I’ve came across with the following code. As pointed out I perform the matrix multiplication with nn.Linear.

What do you think?

import torch
import torch.nn as nn

class BatchedMatMul(nn.Module):
    def __init__(self):
        self.quant = torch.quantization.QuantStub()
        self.linear = nn.Linear(3,3, bias=False)
        self.dequant = torch.quantization.DeQuantStub()

    def forward(self, input1, input2):
        y = []
        for b in range(input1.shape[0]):
          print(f"Linear's type: {type(self.linear)}")
          print(f"Linear's weigth type: {type(self.linear.weight)}")
          if isinstance(self.linear.weight, nn.Parameter):
            self.linear.weight.requires_grad = False
            self.linear.weight.copy_ (self.quant(input1[b]))
            scale = self.linear.weight().q_per_channel_scales()
            zero_point = self.linear.weight().q_per_channel_zero_points()
            w = torch.quantize_per_channel(input1[b], scale, zero_point, 1, torch.qint8)
            self.linear.set_weight_bias(w, b=None)
        return self.dequant(torch.stack(y))
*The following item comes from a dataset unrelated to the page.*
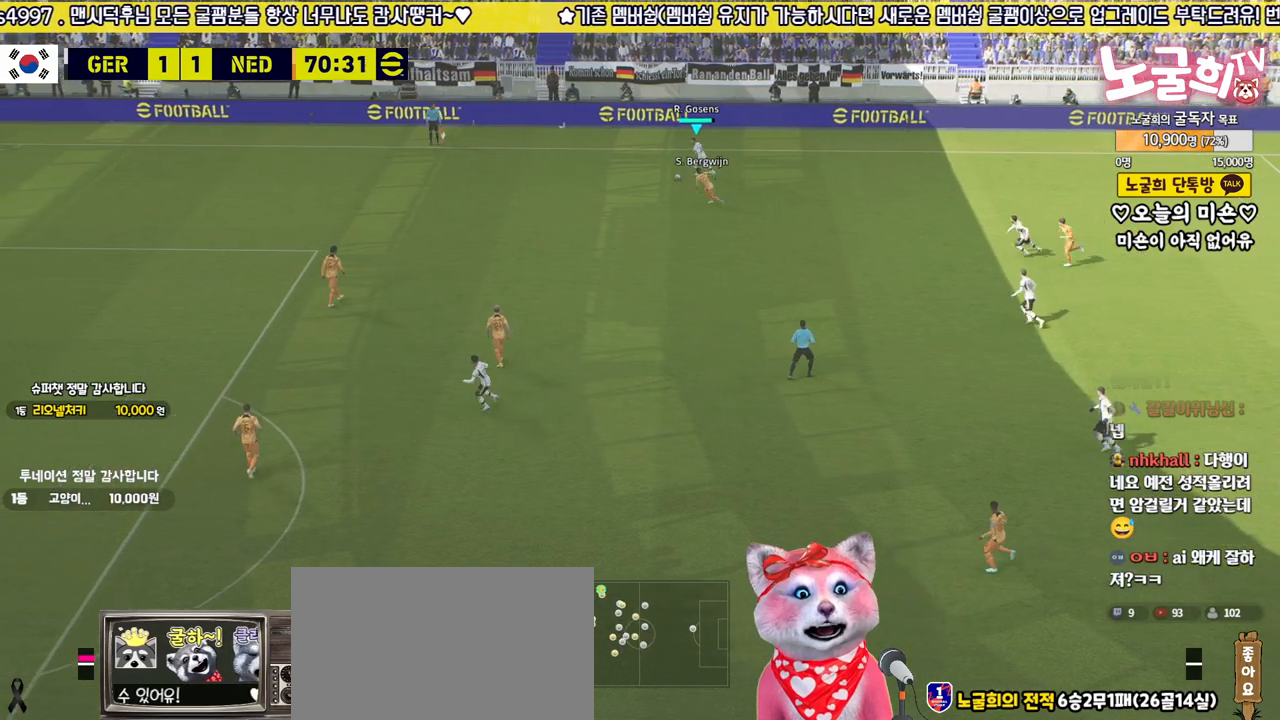
{"buttons": ["R2", "L3"], "left_stick": "left", "right_stick": "center", "events": []}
print("Cronstruct model...")
matmul = BatchedMatMul()
print("Cronstruct model... [OK]")

print("Running FP32 inference...")
inp = torch.ones(3, 3).repeat(2,1,1)
y = matmul(2*inp, inp)
print("FP32 output...")
print("Running FP32 inference... [OK]")

matmul.qconfig = torch.quantization.get_default_qat_qconfig('fbgemm')
matmul_prepared = torch.quantization.prepare(matmul)
matmul_prepared(2*inp, inp)
model_int8 = torch.quantization.convert(matmul_prepared)
print("Quantizing... [OK]")
print("Running INT8 inference...")
y = model_int8.forward(2*inp, inp)
print("Int8 Output")
print("Running INT8 inference..[OK]")


Cronstruct model...
Cronstruct model... [OK]
Running FP32 inference...
Linear's type: <class 'torch.nn.modules.linear.Linear'>
Linear's weigth type: <class 'torch.nn.parameter.Parameter'>
Linear's type: <class 'torch.nn.modules.linear.Linear'>
Linear's weigth type: <class 'torch.nn.parameter.Parameter'>
FP32 output...
tensor([[[6., 6., 6.],
         [6., 6., 6.],
         [6., 6., 6.]],

        [[6., 6., 6.],
         [6., 6., 6.],
         [6., 6., 6.]]])
Running FP32 inference... [OK]
Linear's type: <class 'torch.nn.modules.linear.Linear'>
Linear's weigth type: <class 'torch.nn.parameter.Parameter'>
Linear's type: <class 'torch.nn.modules.linear.Linear'>
Linear's weigth type: <class 'torch.nn.parameter.Parameter'>
Quantizing... [OK]
Running INT8 inference...
Linear's type: <class 'torch.nn.quantized.modules.linear.Linear'>
Linear's weigth type: <class 'method'>
Linear's type: <class 'torch.nn.quantized.modules.linear.Linear'>
Linear's weigth type: <class 'method'>
Int8 Output
tensor([[[5.9695, 5.9695, 5.9695],
         [5.9695, 5.9695, 5.9695],
         [5.9695, 5.9695, 5.9695]],

        [[5.9695, 5.9695, 5.9695],
         [5.9695, 5.9695, 5.9695],
         [5.9695, 5.9695, 5.9695]]])
Running INT8 inference..[OK]
/usr/local/lib/python3.6/dist-packages/torch/quantization/ UserWarning: Please use quant_min and quant_max to specify the range for observers.                     reduce_range will be deprecated in a future release of PyTorch.
  reduce_range will be deprecated in a future release of PyTorch."

currently we only support quint8 for activations and qint8 for weight I think.

Currently we do not have plans for supporting bmm, one workaround is to put DeQuantStub and QuantStub around bmm op to skip quantizing it.